In het drieluik Kinderen van Rutte (VPRO) liet docent maatschappijleer Halil Karaaslan een groep jongvolwassenen die brief herlezen. Ze waren samengekomen in het Johan de Witt College in de Haagse Schilderswijk. Wat hen bond was dat ze daar allemaal ooit les hadden gekregen van Mark Rutte, die er gedurende zijn premierschap ook maatschappijleer doceerde. Ondanks al hun onderlinge verschillen hadden ze nog één ding gemeen: allemaal hadden ze een migratieachtergrond. Ze wisten hoe het was om je soms „alleen te voelen in de samenleving”, dacht de in Polen geboren Roksana. En hoe het was om over de maatschappij te leren van meester Mark, terwijl je opgroeit in de maatschappij van premier Rutte.
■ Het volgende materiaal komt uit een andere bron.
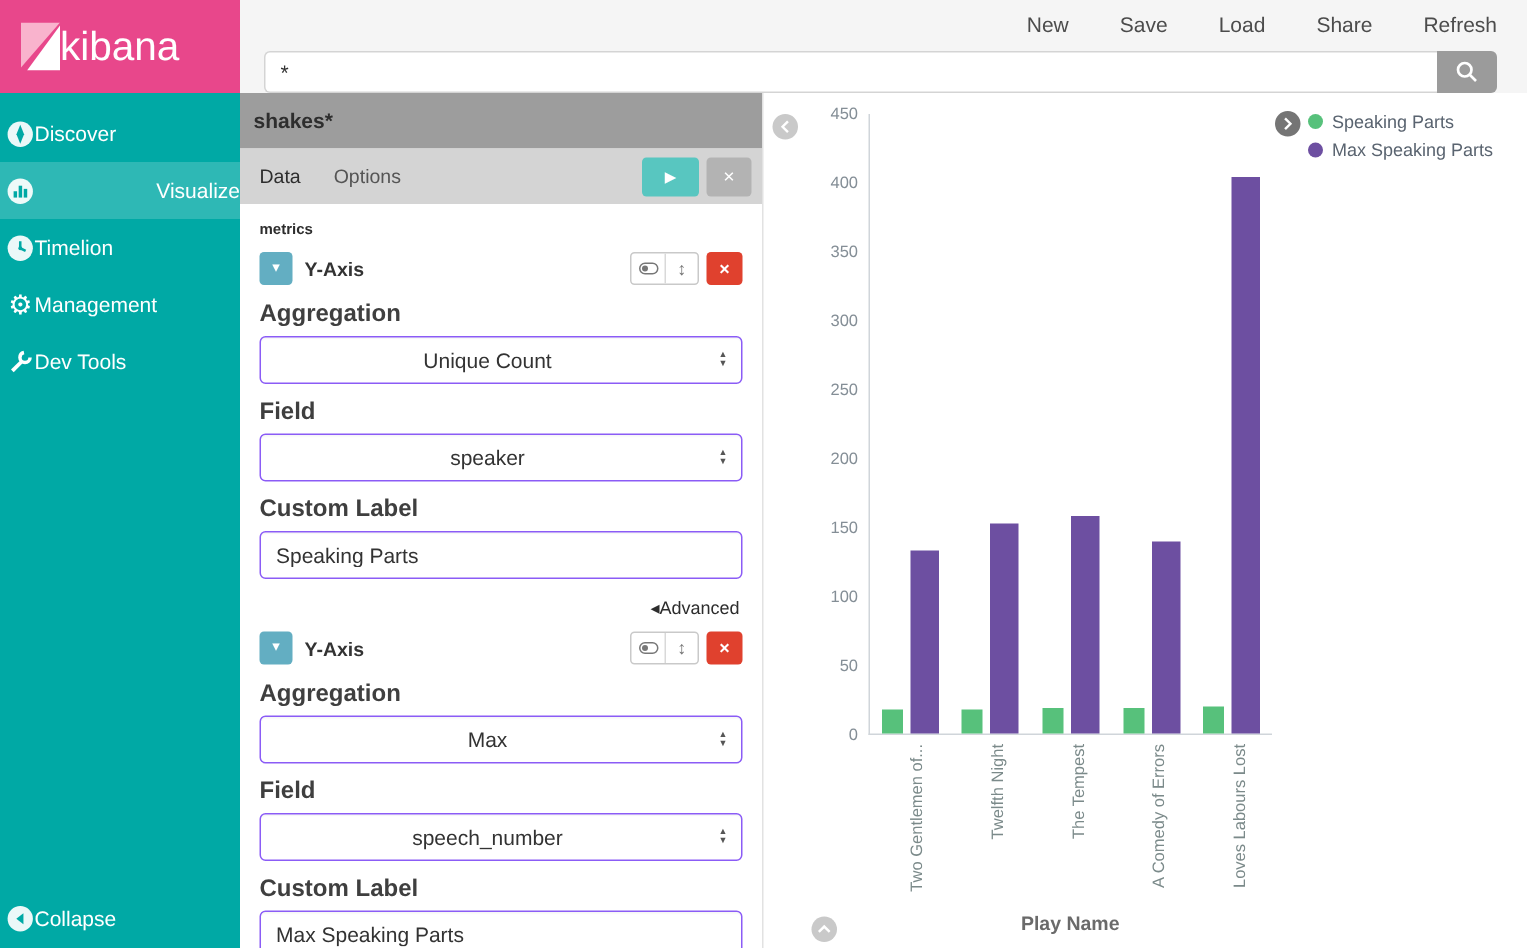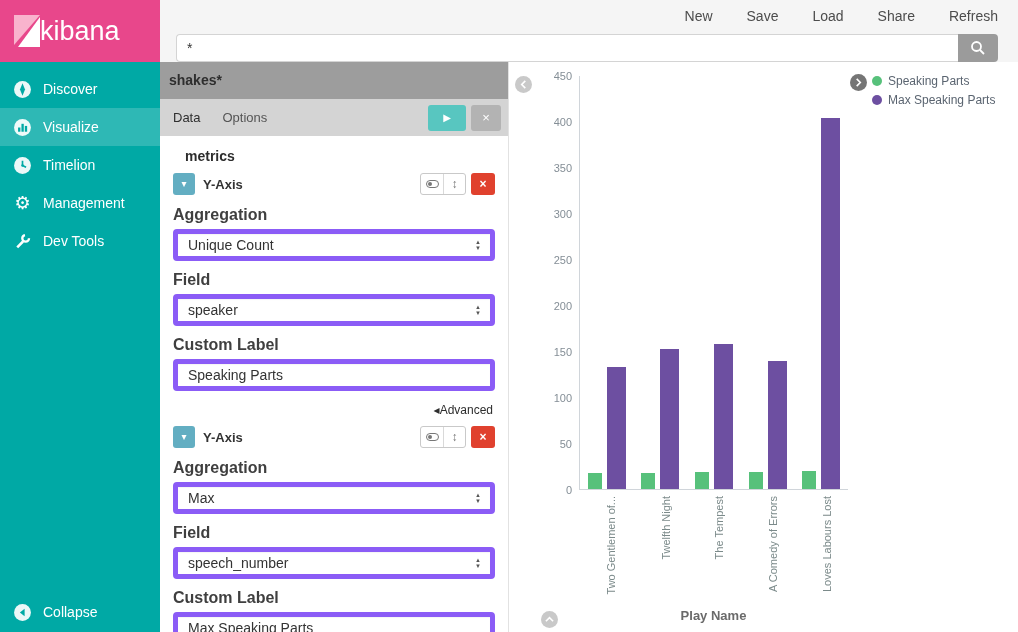--- a/index.html
+++ b/index.html
@@ -14,49 +14,49 @@
   .nav-links span { cursor:pointer; }
   .search-row { display:flex; margin-top:8px; height:28px; }
   .search-row input { flex:1; border:1px solid #d4d4d4; border-right:none; border-radius:4px 0 0 4px; padding:0 10px; font-size:14px; color:#333; outline:none; background:#fff; font-family:"Liberation Sans",sans-serif; }
   .search-btn { width:40px; background:#9b9b9b; border:none; border-radius:0 4px 4px 0; display:flex; align-items:center; justify-content:center; cursor:pointer; }
 
   
   .main { display:flex; height:570px; }
 
   
   .sidebar { width:160px; background:#00a9a5; color:#fff; position:relative; padding-top:8px; flex-shrink:0; }
-  .side-item { height:38px; display:flex; align-items:center; gap:11px; padding-left:13px; font-size:14px; cursor:pointer; }
-  .side-item.active { background:rgba(255,255,255,0.18); }
+  .side-item { height:38px; display:flex; align-items:center; padding-left:4px; font-size:14px; cursor:pointer; }
+  .side-item.active { background:rgba(255,255,255,0.18);justify-content:space-between; }
   .side-item .ic { width:19px; height:19px; display:flex; align-items:center; justify-content:center; }
   .collapse-item { position:absolute; bottom:0; left:0; right:0; height:40px; }
   .gear-glyph { font-size:18px; color:#fff; line-height:19px; }
 
   
   .config { width:348px; background:#fff; flex-shrink:0; display:flex; flex-direction:column; }
   .index-header { background:#9d9d9d; color:#2e2e2e; font-weight:bold; font-size:14px; padding:10px 9px; height:37px; }
   .tabs-row { background:#d4d4d4; height:37px; display:flex; align-items:center; padding:0 7px 0 13px; gap:22px; }
   .tab { font-size:13px; color:#555; cursor:pointer; }
   .tab.active { color:#2e2e2e; }
   .tabs-btns { margin-left:auto; display:flex; gap:5px; }
   .play-btn { width:38px; height:26px; background:#58c6c0; border:none; border-radius:3px; color:#fff; font-size:10px; cursor:pointer; }
   .xgray-btn { width:30px; height:26px; background:#b3b3b3; border:none; border-radius:3px; color:#fff; font-size:13px; cursor:pointer; }
   .config-body { padding:10px 13px; flex:1; overflow:hidden; }
-  .metrics-h { font-size:14px; font-weight:bold; color:#2d2d2d; margin:2px 12px 8px; }
+  .metrics-h { font-size:10px; font-weight:bold; color:#2d2d2d; margin:2px 0 8px; }
   .agg-header { display:flex; align-items:center; gap:8px; margin:8px 0 2px; height:24px; }
   .caret-btn { width:22px; height:22px; background:#63aec2; border:none; border-radius:3px; color:#fff; font-size:10px; cursor:pointer; line-height:1; }
   .agg-title { font-size:13px; font-weight:bold; color:#333; }
   .agg-tools { margin-left:auto; display:flex; align-items:center; gap:5px; }
   .icon-group { display:flex; border:1px solid #c9c9c9; border-radius:3px; background:#fff; height:22px; }
   .icon-cell { width:22px; display:flex; align-items:center; justify-content:center; color:#777; font-size:12px; cursor:pointer; }
   .icon-cell + .icon-cell { border-left:1px solid #d9d9d9; }
   .toggle-pill { width:13px; height:8px; border:1px solid #777; border-radius:4px; position:relative; }
   .toggle-pill::after { content:""; position:absolute; left:1px; top:1px; width:4px; height:4px; border-radius:50%; background:#777; }
   .remove-btn { width:24px; height:22px; background:#e0412e; border:none; border-radius:3px; color:#fff; font-weight:bold; font-size:12px; cursor:pointer; }
   .f-label { font-size:16px; font-weight:bold; color:#3f3f3f; margin:10px 0 5px; }
-  .select, .text-input { width:100%; height:32px; border:5px solid #8b5cf6; border-radius:4px; background:#fff; font-size:14px; color:#333; padding:0 28px 0 10px; position:relative; display:flex; align-items:center; cursor:pointer; box-shadow:inset 0 1px 1px rgba(0,0,0,0.04); }
+  .select, .text-input { width:100%; height:32px; border:1px solid #8b5cf6; border-radius:4px; background:#fff; font-size:14px; color:#333; padding:0 28px 0 10px; position:relative; display:flex; align-items:center; cursor:pointer; box-shadow:inset 0 1px 1px rgba(0,0,0,0.04);justify-content:center; }
   .text-input { padding-right:10px; cursor:text; font-family:"Liberation Sans",sans-serif; outline:none; }
   .sel-arrows { position:absolute; right:9px; top:50%; transform:translateY(-50%); display:flex; flex-direction:column; font-size:6px; color:#555; line-height:6px; }
   .advanced-row { text-align:right; font-size:12px; color:#2d2d2d; margin:12px 2px 2px; cursor:pointer; }
 
   
   .chart-panel { flex:1; background:#fff; border-left:1px solid #e2e2e2; position:relative; display:flex; }
   .circle-btn { position:absolute; width:17px; height:17px; border-radius:50%; background:#c9c9c9; display:flex; align-items:center; justify-content:center; cursor:pointer; }
   .cfg-collapse { left:6px; top:14px; }
   .spy-btn { left:32px; bottom:4px; }
   .chart-main { flex:1; padding:14px 0 0 26px; display:flex; flex-direction:column; }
In de documentaire, waar woensdag het laatste deel van werd uitgezonden, was aanvankelijk ook aandacht voor de positieve invloed die meester Mark op ‘zijn’ kinderen had gehad. „Hij zei tegen mij: ‘Ik zie dat je een succesvolle vrouw gaat worden’”, herinnerde oud-leerling Insaf zich in de eerste aflevering. Hij wist te motiveren, meester Mark. Hij leerde zijn leerlingen dat een Nederlander niet beter is dan een Pool en vice versa; dat je in dit „gave land” kunt worden wat je wil, zolang je er hard voor werkt. Zolang je meedoet.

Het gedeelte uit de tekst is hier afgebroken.